Intensa e original, “I May Destroy You” é uma das melhores séries de todos os tempos

O privilégio dos gênios é poder e saber transformar suas feridas pessoais em obras de cicatrizes universais. Já pelo título, I May Destroy You (HBO), fica claro o tom da visão implacável, mas relativizada, da escritora e atriz Michaela Coel sobre um estupro que sofreu na época em que estava escrevendo a segunda temporada de seu primeiro grande trabalho: a série Chewing Gum (Netflix).

Certa noite em um bar, foi dopada e estuprada por dois homens. O trauma do ocorrido, junto com a agonia de não lembrar exatamente como tudo aconteceu, estabeleceu uma insistente sensação de incompletude que só foi reconstruir (se) escrevendo, produzindo e protagonizando esse trabalho. Realidade e ficção se confundem no história, sobretudo no primeiro episódio.

Daí em diante o roteiro parece adentrar a psique de sua protagonista, e a narrativa trafega pela complexidade de quem ela se torna depois disso.
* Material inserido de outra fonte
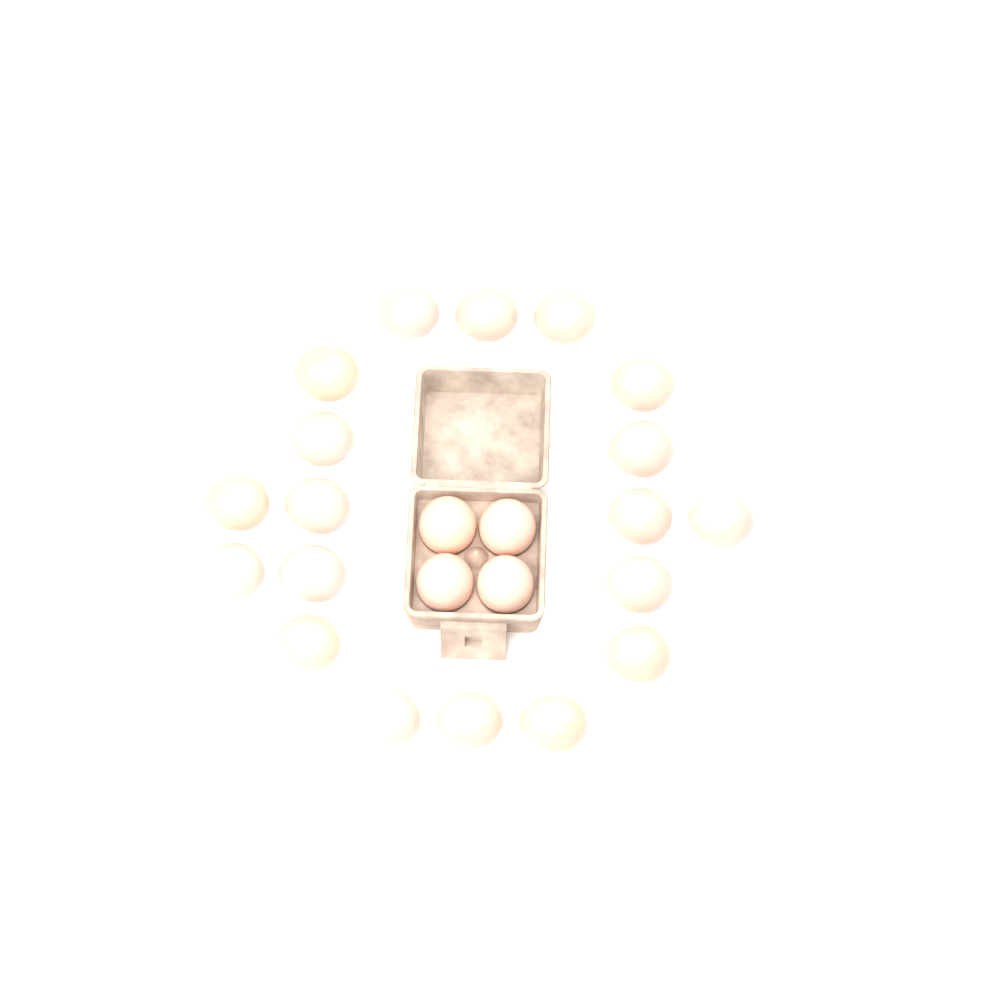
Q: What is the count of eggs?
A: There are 23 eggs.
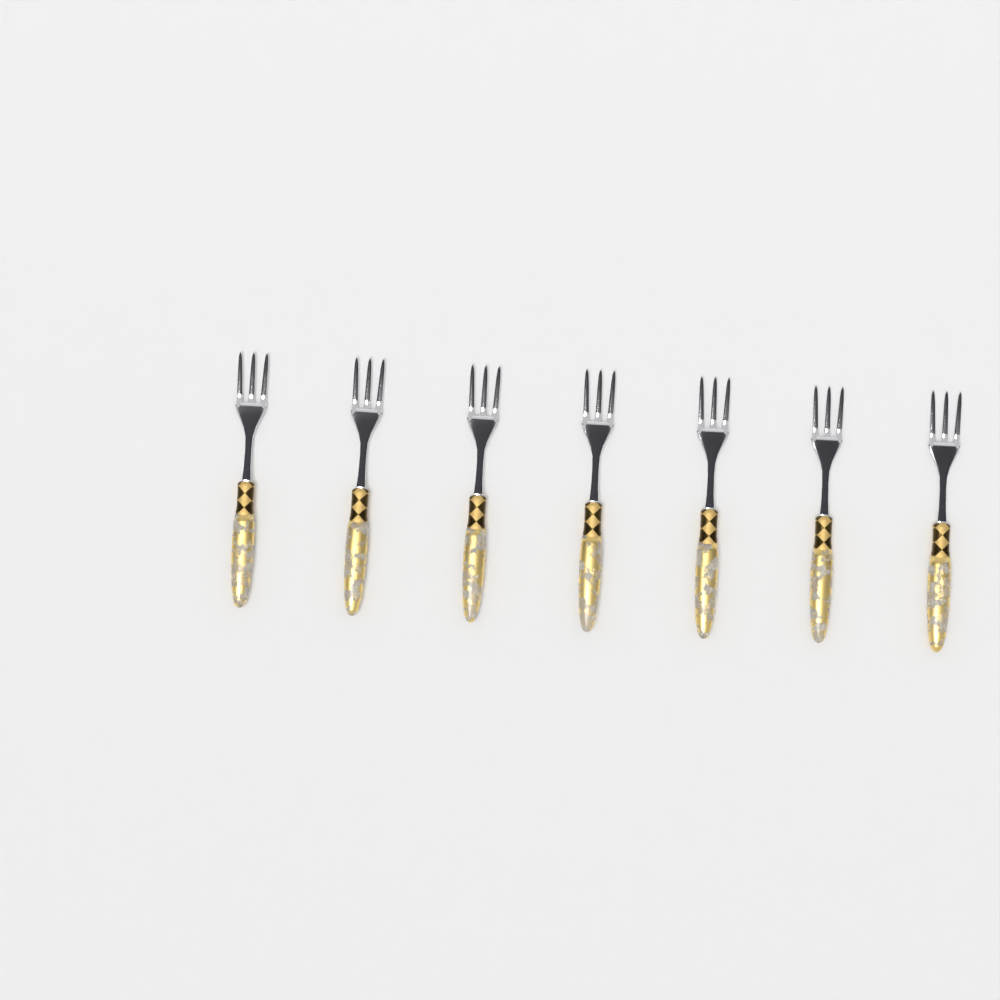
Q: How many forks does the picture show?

Não é uma história de investigação do que aconteceu naquela fatídica noite, mas do que isso significou enquanto mulher negra, filha de imigrantes africanos, na Londres de hoje.

Intensa e original, "I May Destroy You" é uma das melhores séries de todos os tempos – Ambrosia

É brilhante a maneira como a história se desenvolve sempre em busca de significados, inclusive para os ótimos coadjuvantes, como a resiliência da amiga aspirante a atriz (Weruche Opia) e a expiação do amigo, imerso em relações furtivas (Paapa Essiedu).

A visão de Coel parte da zona cinzenta da covardia sofrida para estabelecer camadas e nuances que a cada episódio, parece querer nos levar para caminhos dramáticos ainda mais áridos, mas com uma inteligência de auto percepção absurda (o confronto dela com seu passado, sobretudo com cenas escolares, e a maneira como influencia o presente, é uma sacada de mestre).

Intensa e original, "I May Destroy You" é uma das melhores séries de todos os tempos – Ambrosia

I May Destroy You é sobre reconstrução, só que Coel o faz por uma perspectiva cínica dos que sobrevivem. Por isso seu final é tão genial e imprevisível. A linha tênue tecida aqui está entre o seguir em frente e o sobreviver. Criadora e criatura buscam um meio termo nesses difíceis extremos.

Pensando bem, sua genialidade é sim um privilégio, mas para nós espectadores, que não conseguimos sair ilesos de sua terapia sem perceber que era na verdade coletiva. Eis aí, uma das melhores séries dos últimos anos.